Bij mediteren komt daar
volgens Goldstein nog een mentale factor bij, namelijk opmerkzaamheid, ook wel aandacht
of mindfulness genoemd. En misschien raak ik daar ergens in de knoop, want tot
nu toe lijken in mijn ervaring concentratie en opmerkzaamheid elkaar uit te sluiten.
Voor mij heeft eenpuntige concentratie een zeer gerichte focus, waarbij je al het andere volledig uitsluit, en heeft mindfulness of aandachtsmeditatie meer te
maken met het geheel openstellen van je gewaarzijn voor alles wat er in en om
je heen gebeurt.
Een mooie illustratie van dit verschil in
concentratievermogen zag ik van de week in de London Late Night, de talkshow
van Mart Smeets, in het vraaggesprek dat hij had met Olympische sporters
Elisabeth Willeboordse en Robin Haasse.
Judoka Elisabeth Willeboordse
stapte na een van haar partijen van de mat, met een gefocuste, nietsziende
blik. Ze had niet door dat haar tegenstandster nog zeker een half uur op de mat
nodig had om van haar ijzeren wurggreep bij te komen. Zoals ze zelf zei, had ze
zich volledig van haar omgeving afgesloten, en was al weer bezig met haar
volgende partij.
Bij tennisser Robin Haasse
bleek het anders te werken. “Als ik echt
erg goed geconcentreerd ben, als ik ontzettend goed sta te spelen, dan heb ik
alles door. Dan hoor ik zelfs de punten op de andere baan. Alle zintuigen staan
open.” Wauw! In the flow zitten, noemen ze dat ook wel eens. Zou dit alleen met
opmerkzaamheid te maken hebben, of komen hier dan toch eenpuntige concentratie
en opmerkzaamheid samen?
In de uitzending van hetzelfde programma de avond daarop lieten
ze een mooi fragment van overconcentratie zien. In de handbalwedstrijd Noorwegen
tegen Korea moest de Noorse keepster een vrij worp stoppen. Op het beslissende
moment was ze zo geconcentreerd dat ze... náást het doel bleek te staan. Gelukkig
was de scheidsrechter zo opmerkzaam om de keepster erop te attenderen dat ze
toch beter ín het doel kon gaan staan.
Mocht iemand me ooit náást mijn kussentje aantreffen tijdens
het mediteren, laat me gewoon maar lekker zitten. Dan ben ik eenpuntige
concentratie aan het beoefenen in plaats van aandachtsmeditatie.
Hahahaha.
BeantwoordenVerwijderenPrachtig stuk Olga. Je raakt precies waar ik ook nog niet helemaal uit ben. En het lijkt me dat je het goed beschrijft. Alleen éénpuntigheid daarin ben je a.h.w. gekokerd en hebt verder niets meer in de gaten. Maar het kan misschien ook mogelijk zijn opmerkzaamheid daarbij te integreren al lijkt me dat toch een andere 'beweging'.
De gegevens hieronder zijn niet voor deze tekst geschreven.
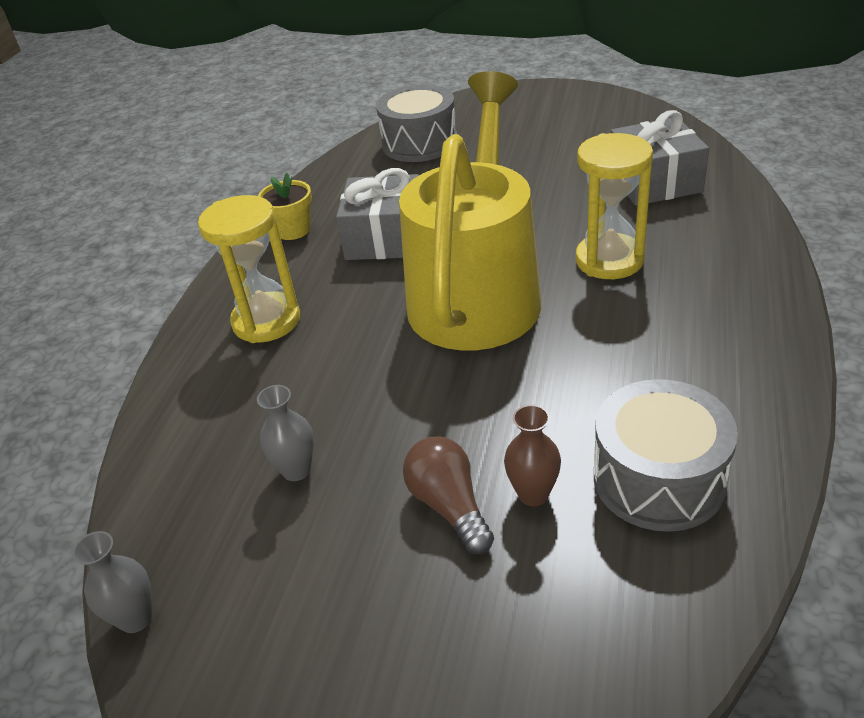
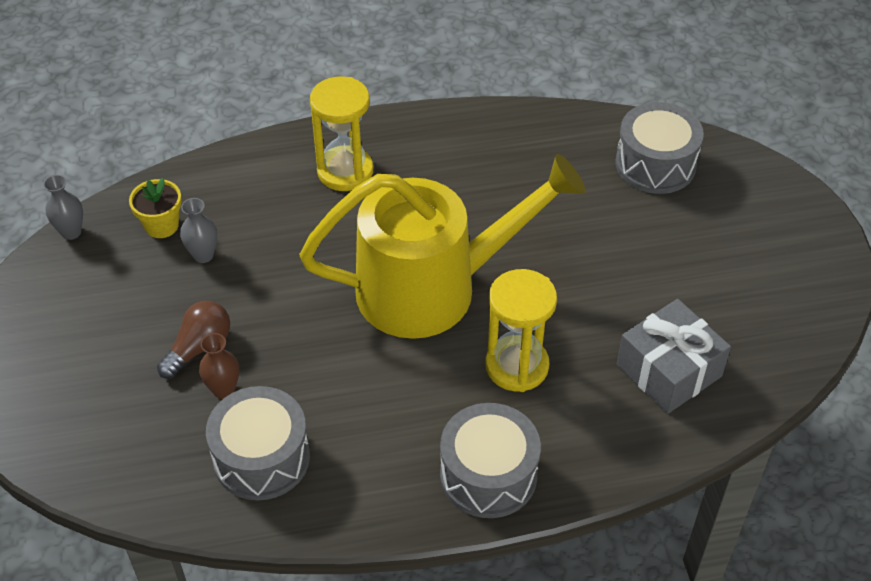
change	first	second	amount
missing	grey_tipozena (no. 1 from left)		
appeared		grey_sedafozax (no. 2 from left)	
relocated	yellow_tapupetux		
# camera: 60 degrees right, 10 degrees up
Nou lukt het me al niet eens om lang eenpuntig te zijn en als ik wat opmerk is die eenpuntigheid onmiddelijk verdwenen. Behalve zoals je al schreef wanneer ik verdiept ben in een boek of iets anders. Meditatie vraagt toch meer in eenpuntigheid omdat het 'saaier' lijkt te zijn als je de verwondering van ieder moment (nog) niet herkent.
Ik denk ook dat het hier niet gaat om iets bereiken, maar om de oefening. Die het mogelijk maakt in het dagelijks leven volkomen in het moment aanwezig te zijn in volle aandacht.
Blijf jij maar lekker naast het kussentje zitten. Maar krijg geen houten billen hoor.